(Collected data)
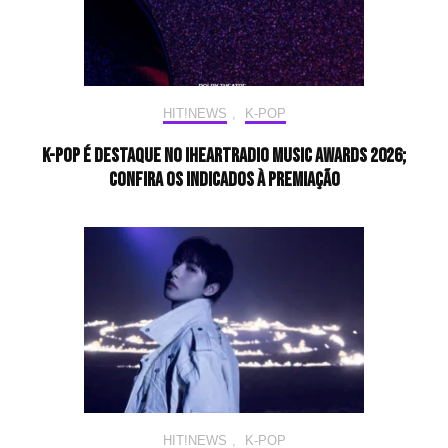
HIT!NEWS
,
K-POP
K-pop é destaque no iHeartRadio Music Awards 2026;
confira os indicados à premiação
HIT!NEWS
,
K-POP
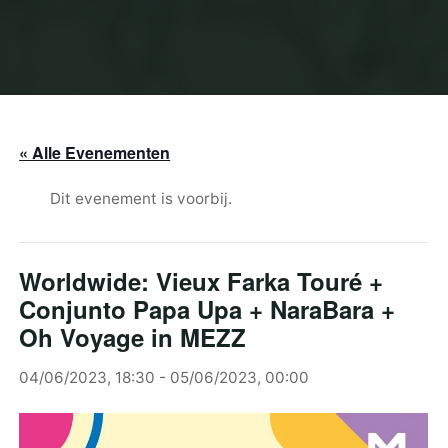
« Alle Evenementen
Dit evenement is voorbij.
Worldwide: Vieux Farka Touré +
Conjunto Papa Upa + NaraBara +
Oh Voyage in MEZZ
04/06/2023, 18:30
-
05/06/2023, 00:00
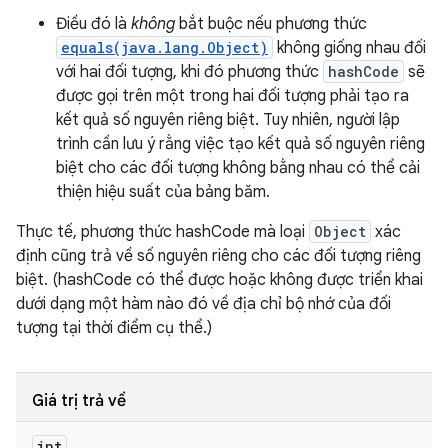
Điều đó là
không
bắt buộc nếu phương thức
equals(java.lang.Object)
không giống nhau đối
với hai đối tượng, khi đó phương thức
hashCode
sẽ
được gọi trên một trong hai đối tượng phải tạo ra
kết quả số nguyên riêng biệt. Tuy nhiên, người lập
trình cần lưu ý rằng việc tạo kết quả số nguyên riêng
biệt cho các đối tượng không bằng nhau có thể cải
thiện hiệu suất của bảng băm.
Thực tế, phương thức hashCode mà loại
Object
xác
định cũng trả về số nguyên riêng cho các đối tượng riêng
biệt. (hashCode có thể được hoặc không được triển khai
dưới dạng một hàm nào đó về địa chỉ bộ nhớ của đối
tượng tại thời điểm cụ thể.)
Giá trị trả về
int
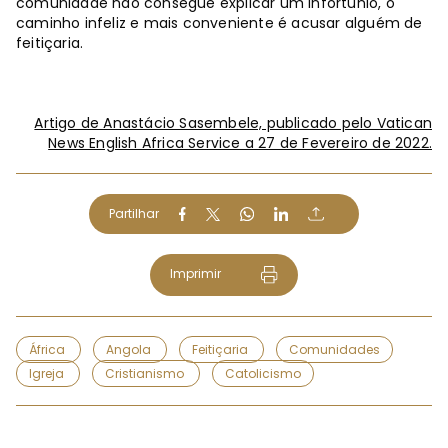
comunidade não consegue explicar um infortúnio, o
caminho infeliz e mais conveniente é acusar alguém de
feitiçaria.
Artigo de Anastácio Sasembele, publicado pelo Vatican
News English Africa Service a 27 de Fevereiro de 2022.
Partilhar
Imprimir
África
Angola
Feitiçaria
Comunidades
Igreja
Cristianismo
Catolicismo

• **DIRECTIONS**: Here the job is to copy the stretch of records from the line containing "04/06/2023, 18:30" through the line containing "biệt. (hashCode có", word for word. Leave every picture out.

• **SOLUTION FOR THIS TASK**:
04/06/2023, 18:30
-
05/06/2023, 00:00
Điều đó là
không
bắt buộc nếu phương thức
equals(java.lang.Object)
không giống nhau đối
với hai đối tượng, khi đó phương thức
hashCode
sẽ
được gọi trên một trong hai đối tượng phải tạo ra
kết quả số nguyên riêng biệt. Tuy nhiên, người lập
trình cần lưu ý rằng việc tạo kết quả số nguyên riêng
biệt cho các đối tượng không bằng nhau có thể cải
thiện hiệu suất của bảng băm.
Thực tế, phương thức hashCode mà loại
Object
xác
định cũng trả về số nguyên riêng cho các đối tượng riêng
biệt. (hashCode có thể được hoặc không được triển khai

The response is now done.